◆ **Questões de estudo**:
(a) Segundo o texto sobre o tremoço de Cadima, quem faz a produção artesanal desta leguminosa e em que localidade?
(b) Retome o texto sobre o tremoço de Cadima a partir da última frase apresentada.

A magia do tremoço de Cadima

Quem é que não se deixa seduzir por uma cerveja gelada com tremoços, mal o verão dá um ar da sua graça?

Fotografia: Jorge Matos
Fátima Iken

Fátima Iken

Quem é que não se deixa seduzir por uma cerveja gelada com tremoços, mal o verão dá um ar da sua graça? Uma dupla imbatível de borbulhas refrescantes a enlear-se na salinidade da leguminosa que exige perícia na hora de descascar e muito labor. A sua produção artesanal é feita por mulheres, em Cadima (Cantanhede), e obriga a uma verdadeira odisseia antes de chegar ao prato. Mas é um rico petisco. Difícil é parar.

 

Quando nos sentamos tranquilamente numa esplanada, acompanhados de uma “loira” efervescente e um prato de tremoços dourados, mal imaginamos a trabalheira necessária, nos bastidores, para os ter à mesa. Sobretudos se curados de forma artesanal, cozidos em fogo de lenha e lavados na água do rio.

◆ **Informação fornecida**:
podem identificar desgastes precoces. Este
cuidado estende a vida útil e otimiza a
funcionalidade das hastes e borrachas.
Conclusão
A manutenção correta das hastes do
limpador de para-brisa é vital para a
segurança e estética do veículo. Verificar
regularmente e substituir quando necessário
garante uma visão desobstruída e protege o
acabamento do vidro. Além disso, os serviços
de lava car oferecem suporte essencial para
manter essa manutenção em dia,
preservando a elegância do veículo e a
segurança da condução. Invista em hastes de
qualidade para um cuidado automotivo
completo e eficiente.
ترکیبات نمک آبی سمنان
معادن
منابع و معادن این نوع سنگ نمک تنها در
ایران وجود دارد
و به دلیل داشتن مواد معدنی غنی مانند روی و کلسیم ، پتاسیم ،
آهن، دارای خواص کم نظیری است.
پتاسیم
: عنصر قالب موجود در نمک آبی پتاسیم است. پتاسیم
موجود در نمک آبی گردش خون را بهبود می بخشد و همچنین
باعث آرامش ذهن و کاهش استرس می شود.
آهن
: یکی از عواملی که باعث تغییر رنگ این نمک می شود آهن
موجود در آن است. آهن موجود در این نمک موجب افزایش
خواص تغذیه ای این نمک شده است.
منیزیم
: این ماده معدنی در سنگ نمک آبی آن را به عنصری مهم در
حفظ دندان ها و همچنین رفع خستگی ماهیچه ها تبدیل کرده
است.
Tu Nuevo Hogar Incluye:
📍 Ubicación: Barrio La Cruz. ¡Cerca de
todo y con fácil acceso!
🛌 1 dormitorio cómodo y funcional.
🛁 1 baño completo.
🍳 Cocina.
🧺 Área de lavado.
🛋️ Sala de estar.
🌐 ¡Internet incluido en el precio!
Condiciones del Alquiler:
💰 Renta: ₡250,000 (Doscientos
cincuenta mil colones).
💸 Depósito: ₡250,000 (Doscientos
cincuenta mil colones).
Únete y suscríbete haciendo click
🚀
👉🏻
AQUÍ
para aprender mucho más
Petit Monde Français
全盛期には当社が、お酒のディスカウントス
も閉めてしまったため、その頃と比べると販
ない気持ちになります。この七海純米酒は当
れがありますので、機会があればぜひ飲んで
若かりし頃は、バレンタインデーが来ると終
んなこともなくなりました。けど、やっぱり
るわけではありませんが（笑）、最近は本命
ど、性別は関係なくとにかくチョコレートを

◆ **Resultados**:
(a) A produção artesanal é feita por mulheres, em Cadima (Cantanhede).

(b)
Para percebermos os passos necessários à obtenção final da iguaria, fomos até Cadima, em Cantanhede, terra onde a tradição singular da “tremoceira” é preservada. Situada entre a praia e o pinhal, onde as cigarras parecem gritar num silêncio ensurdecedor, Cadima embala-se entre tremocilha, vinha, olivais e pinheiros. A imaginação dita estratégias para sobreviver na labuta do quotidiano. 

De facto, a vertente feminina na preparação do tremoço radica num antigo costume que aproveita da melhor forma uma leguminosa produzida pelos lavradores locais. As tremoceiras são autênticas protagonistas de uma complicada coreografia necessária para a operação da curtição do tremoço.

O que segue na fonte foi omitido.